News & Reflections

Profiles in Stewardship: Gregory Bryant & Victor Hernandez

Gregory Bryant & Victor Hernandez profile photo

Note: November 5, All Saints Sunday, is our fall pledge campaign ingathering date. In the days leading up and immediately following, we will feature stories about why three St. Michael’s families pledge to support our ministry.

Gregory Bryant and Victor Hernandez, parishioners for seven years, were married at St. Michael’s in 2014. They live in Harlem.

Gregory, born and raised in Brooklyn, is the Early College Liaison for the Borough of Manhattan Community College. And he’s the grandfather of just-born Nia Higuchi Bryant.

Victor, born and raised in Harlem, is an administrator for the New York City Department of Housing and Preservation.

Gregory serves on the vestry and as an acolyte. He’s also a member of the Racial Justice Dialogue Committee. Victor, formerly on the vestry, is an usher and member of the prayer chain.

Gregory and Victor plan their stewardship contributions separately.

“I’m moving gradually toward a tithe but I’m not there yet,” says Gregory.

“I try to figure out what my year will look like and then I choose a number as my goal,” says Victor. “I give because I believe in what we do at St. Michael’s — and so long as this church’s heart is in the right place, I’m going to keep giving.”

“I give because it’s my gift back to God,” says Gregory. “I also give because I want a church that does a lot — the youth programs, the adult lessons, the community outreach and so much else. I’ve been a member of several churches prior to coming St. Michael’s, and I’ve learned that all those things happen only because of the support of the people who believe in them.”

Then & Now: One bedgraggled dragon

Processional cross - St. Michael & the dragon

The Luckings cross bears an abbreviation that translates in Greek as “Jesus Christ is victorious.”

One of the most magnificent of this church’s treasures is a bejeweled processional cross that has led us on special occasions for nearly a century.

On the back of the cross stands a three-dimensional sculpture of St. Michael in triumph over a bedraggled dragon.

The cross was given in 1924 as a memorial to Samuel J. Luckings by his children. Luckings was this church’s sexton — property manager — from 1880 to 1923, through the terms of three rectors: Thomas McClure Peters, John Punnett Peters and Thomas McCandless.

Luckings oversaw the transition from the second to third — and present — church building on this site, completed in 1991.

You can read the story of Luckings and the Chitry-Luckings-Niedlinger period at St. Michael’s in Views from the Archives, a  history blog on the church website  to celebrate St. Michael’s 210th  anniversary.

— Jean Ballard Terepka

Learn more about our new deacon, Richard P. Limato

St. Michael's new deacon, Richard P. Limato

This month the Rev. Deacon Richard P. Limato joined St. Michael’s after his field training at St. Thomas Episcopal Church in Mamaroneck, N.Y., and his ordination as a deacon in May.

▸ RECORD EXCERPTS
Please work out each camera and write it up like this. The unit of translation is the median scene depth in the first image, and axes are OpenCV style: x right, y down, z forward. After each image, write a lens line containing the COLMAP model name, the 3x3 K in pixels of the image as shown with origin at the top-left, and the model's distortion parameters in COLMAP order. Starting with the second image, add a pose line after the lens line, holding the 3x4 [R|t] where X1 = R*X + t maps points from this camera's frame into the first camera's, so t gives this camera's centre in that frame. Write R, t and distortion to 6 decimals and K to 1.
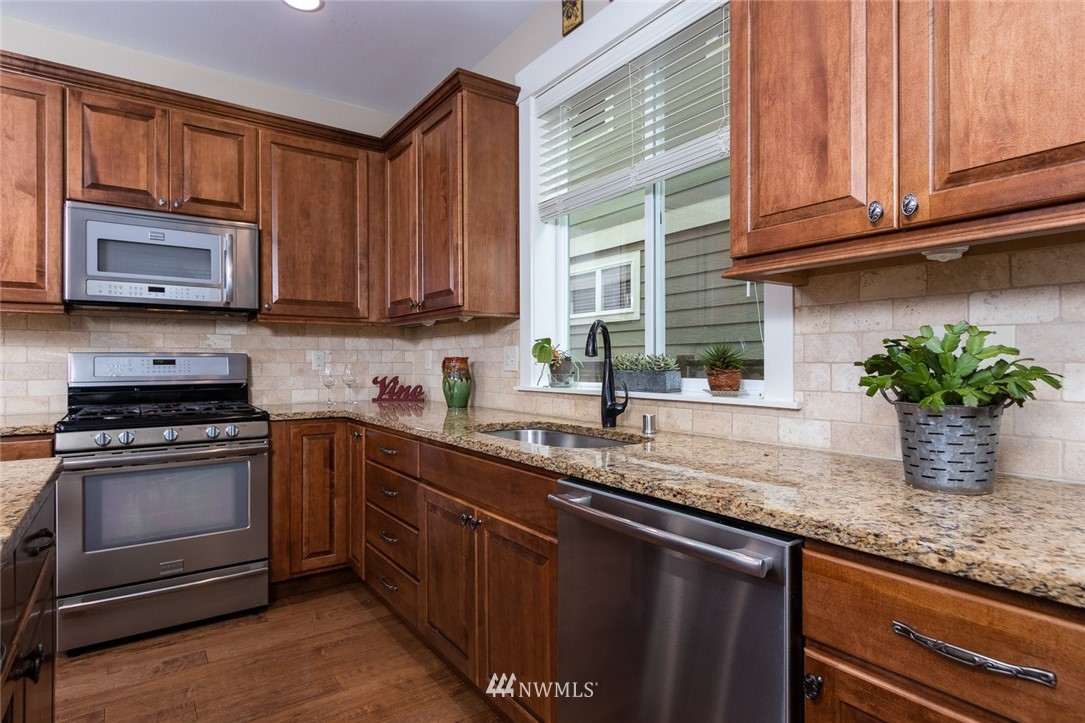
lens RADIAL K [[593.8, 0, 536.1], [0, 593.8, 360.0], [0, 0, 1]] dist [0.019059, -0.004607]
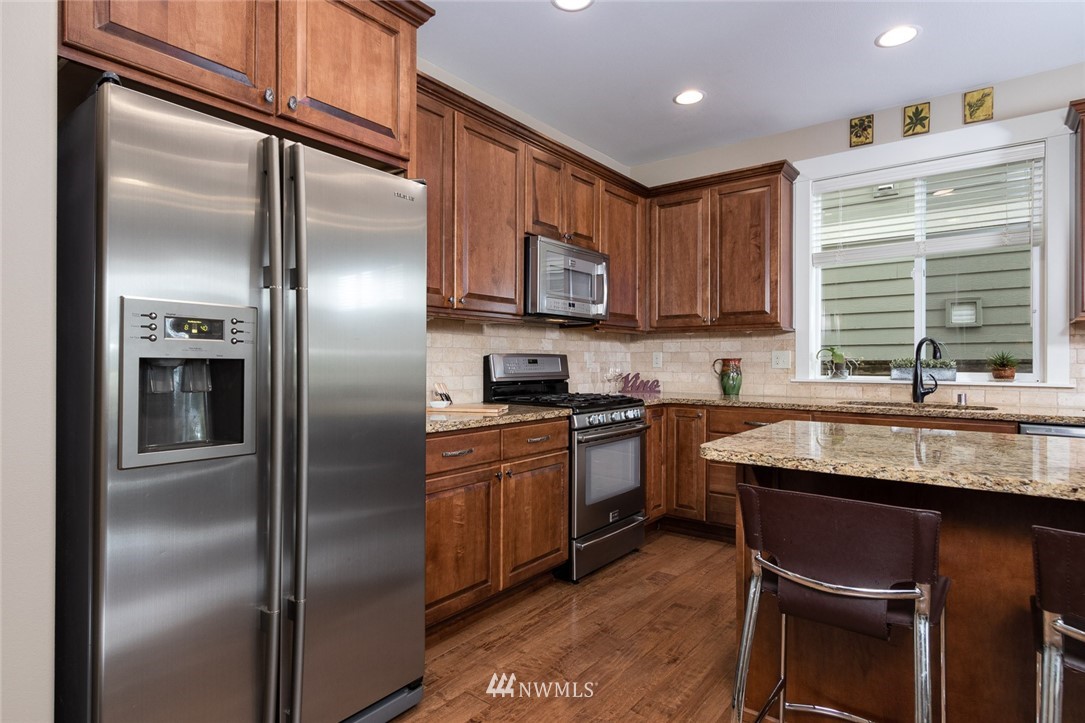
lens RADIAL K [[593.8, 0, 542.3], [0, 593.8, 359.4], [0, 0, 1]] dist [0.019059, -0.004607]
pose [[0.953499, 0.003934, 0.301371, -1.261442], [-0.004337, 0.999990, 0.000667, -0.001943], [-0.301366, -0.001943, 0.953507, -0.231665]]
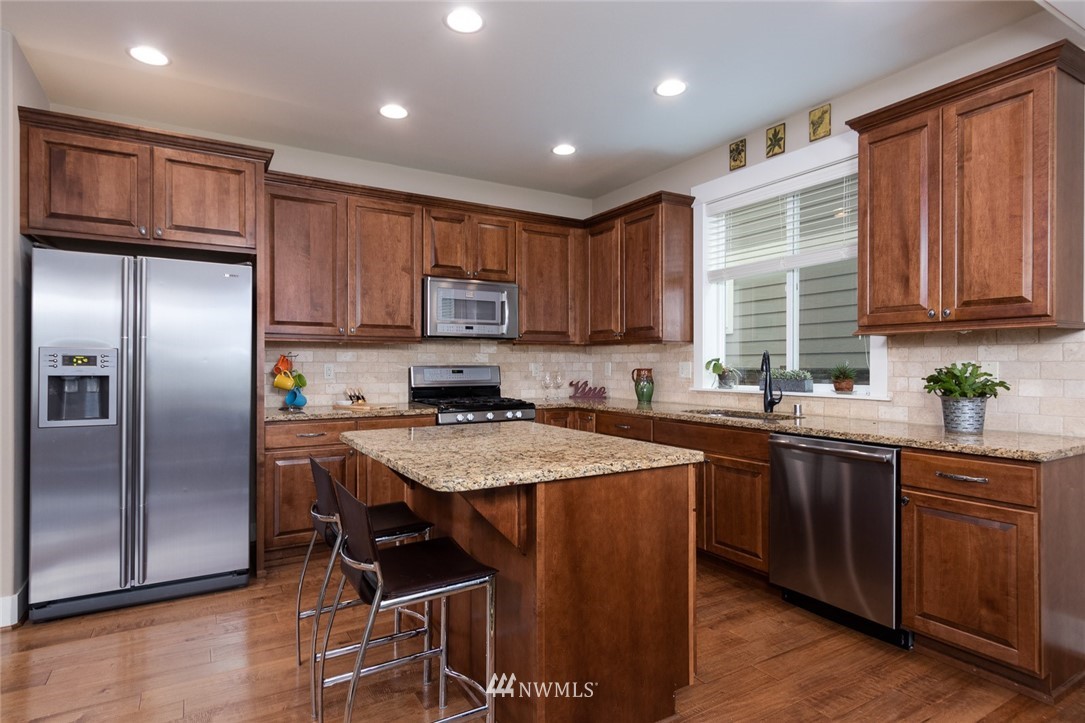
lens RADIAL K [[593.8, 0, 536.6], [0, 593.8, 365.6], [0, 0, 1]] dist [0.019059, -0.004607]
pose [[0.997320, 0.001172, -0.073159, -0.389129], [-0.000637, 0.999973, 0.007328, -0.031119], [0.073166, -0.007261, 0.997293, -0.703473]]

▸ TASK REQUIREMENTS
Retype the church news page from "Gregory Bryant & Victor Hernandez profile" up to and including "live in Harlem.". The items come from a separate source, not from the church news page.

▸ ANSWER SPACE
Gregory Bryant & Victor Hernandez profile photo

Note: November 5, All Saints Sunday, is our fall pledge campaign ingathering date. In the days leading up and immediately following, we will feature stories about why three St. Michael’s families pledge to support our ministry.

Gregory Bryant and Victor Hernandez, parishioners for seven years, were married at St. Michael’s in 2014. They live in Harlem.